Tools & Medical Procedures for Heart Surgery

Modern heart surgery can boast an impressive array of tools and strategies to treat many health conditions that might otherwise prove fatal. Common procedures include coronary bypasses, valve surgeries and implantation of pacemakers. While larger surgeries still involve opening the chest cavity, cutting-edge technologies can help surgeons use smaller incisions in less invasive procedures.
  1. Bypass Surgeries

    • According to the National Heart Lung and Blood Institute (NHLBI), more than half a million people in the U.S. alone opt to have coronary artery bypass grafting, or CABG. This bypass procedure involves grafting a blood vessel from another part of the body to a blocked coronary (heart) artery, allowing blood to flow freely through the blood vessel once more. When CABG is not an option for the patient, surgeons can use lasers to carve new channels into the muscular walls of the heart, giving blood another pathway from the heart chamber to the muscle.

    Heart Valve Surgeries

    • The heart contains valves that open and close to control the direction of blood flow into arteries. The American Heart Association (AHA) explains that, when heart valves fail to open or close properly, they can cause backward leakage into the heart, reducing efficiency. Surgeons may repair the faulty valve, or if necessary they can replace it entirely with an animal valve or an artificial device.

    Arrhythmia Surgeries

    • Arrhythmia means the heart beats too fast, too slowly, or irregularly. Surgeons have a couple of different tools they can implant to correct this problem. A pacemaker senses abnormal heart rates and corrects them by sending electrical signals to the heart muscle. An implantable cardioverter defribrillator, or ICD, uses similar technology to that of a pacemaker, but it corrects irregular heart rhythms instead of abnormal speeds. In addition to these two surgeries, maze surgery, in which the surgeon carves a "maze" or pattern into the heart to help guide its signals, may be an option for certain types of arrhythmia, and the AHA says the procedure is new but promising.

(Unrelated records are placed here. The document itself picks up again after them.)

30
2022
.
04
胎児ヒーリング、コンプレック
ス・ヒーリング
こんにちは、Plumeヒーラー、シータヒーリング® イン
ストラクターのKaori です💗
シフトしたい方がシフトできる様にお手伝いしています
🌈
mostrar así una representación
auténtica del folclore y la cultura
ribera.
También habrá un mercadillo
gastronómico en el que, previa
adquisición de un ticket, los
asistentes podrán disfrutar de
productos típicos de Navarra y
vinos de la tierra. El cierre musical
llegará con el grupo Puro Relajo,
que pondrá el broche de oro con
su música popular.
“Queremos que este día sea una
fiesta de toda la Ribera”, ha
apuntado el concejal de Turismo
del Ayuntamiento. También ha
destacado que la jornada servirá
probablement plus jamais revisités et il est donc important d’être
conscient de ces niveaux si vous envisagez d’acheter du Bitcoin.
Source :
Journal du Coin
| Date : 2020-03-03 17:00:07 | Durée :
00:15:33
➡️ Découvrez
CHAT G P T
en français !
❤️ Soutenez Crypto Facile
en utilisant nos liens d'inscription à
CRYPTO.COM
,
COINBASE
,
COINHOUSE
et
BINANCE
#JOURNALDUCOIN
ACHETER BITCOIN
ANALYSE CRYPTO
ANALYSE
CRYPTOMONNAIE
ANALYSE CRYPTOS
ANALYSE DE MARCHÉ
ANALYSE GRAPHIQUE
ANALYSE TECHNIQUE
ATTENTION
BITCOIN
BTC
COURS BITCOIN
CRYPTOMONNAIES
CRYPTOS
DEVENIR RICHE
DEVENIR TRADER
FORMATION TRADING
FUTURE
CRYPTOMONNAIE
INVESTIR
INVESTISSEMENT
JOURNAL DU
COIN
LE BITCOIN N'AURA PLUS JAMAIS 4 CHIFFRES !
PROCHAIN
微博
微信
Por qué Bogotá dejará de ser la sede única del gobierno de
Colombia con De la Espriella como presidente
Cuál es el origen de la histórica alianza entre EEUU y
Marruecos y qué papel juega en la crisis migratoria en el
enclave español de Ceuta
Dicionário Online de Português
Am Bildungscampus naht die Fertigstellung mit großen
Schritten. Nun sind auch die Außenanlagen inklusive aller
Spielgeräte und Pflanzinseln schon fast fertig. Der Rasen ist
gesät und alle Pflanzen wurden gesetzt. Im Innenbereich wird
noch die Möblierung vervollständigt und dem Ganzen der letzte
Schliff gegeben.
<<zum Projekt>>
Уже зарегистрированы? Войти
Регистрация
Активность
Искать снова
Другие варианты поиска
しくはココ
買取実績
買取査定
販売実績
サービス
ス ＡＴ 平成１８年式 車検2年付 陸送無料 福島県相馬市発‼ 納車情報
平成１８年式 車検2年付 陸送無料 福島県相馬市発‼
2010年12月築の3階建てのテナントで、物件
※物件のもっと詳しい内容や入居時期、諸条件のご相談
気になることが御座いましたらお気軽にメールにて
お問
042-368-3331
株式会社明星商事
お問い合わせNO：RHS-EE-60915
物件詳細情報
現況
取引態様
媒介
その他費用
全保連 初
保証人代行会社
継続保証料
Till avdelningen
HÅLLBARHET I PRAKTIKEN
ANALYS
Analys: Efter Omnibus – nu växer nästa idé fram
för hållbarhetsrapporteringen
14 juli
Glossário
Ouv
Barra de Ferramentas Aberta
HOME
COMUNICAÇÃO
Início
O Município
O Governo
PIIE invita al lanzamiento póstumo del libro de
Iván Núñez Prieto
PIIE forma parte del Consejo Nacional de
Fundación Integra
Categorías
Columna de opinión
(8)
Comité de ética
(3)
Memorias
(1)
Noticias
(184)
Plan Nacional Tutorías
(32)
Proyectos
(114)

    Aneurism and Transplant Surgeries

    • According to the AHA, an aneurism (a weakness in a section of the heart or an artery) can cause the affected area to bulge or even burst under the pressure of blood flow. Surgeons use a graft or an artificial patch to strengthen the weak section. If, however, the heart is too weak or diseased to continue functioning, the patient must receive a heart transplant. Transplant surgery requires the patient's heart to stop beating for the course of the surgery. To achieve this without harming the patient, surgeons rely on a device called a heart-lung bypass machine. This machine regulates breathing and blood flow for the patient.

    New Approaches

    • In most of the procedures listed above, according to the NHLBI, the surgical team must open the chest and expose the heart; hence the term "open-heart" surgery. In some procedures, however, newer and less invasive approaches now enable patients to recover faster and with less pain. Instead of opening the entire chest, surgeons work through tiny incisions, sometimes with the aid of computer-assisted robotic arms. The NHLBI claims that these newer procedures work well for bypasses, valve surgeries or pacemaker installations.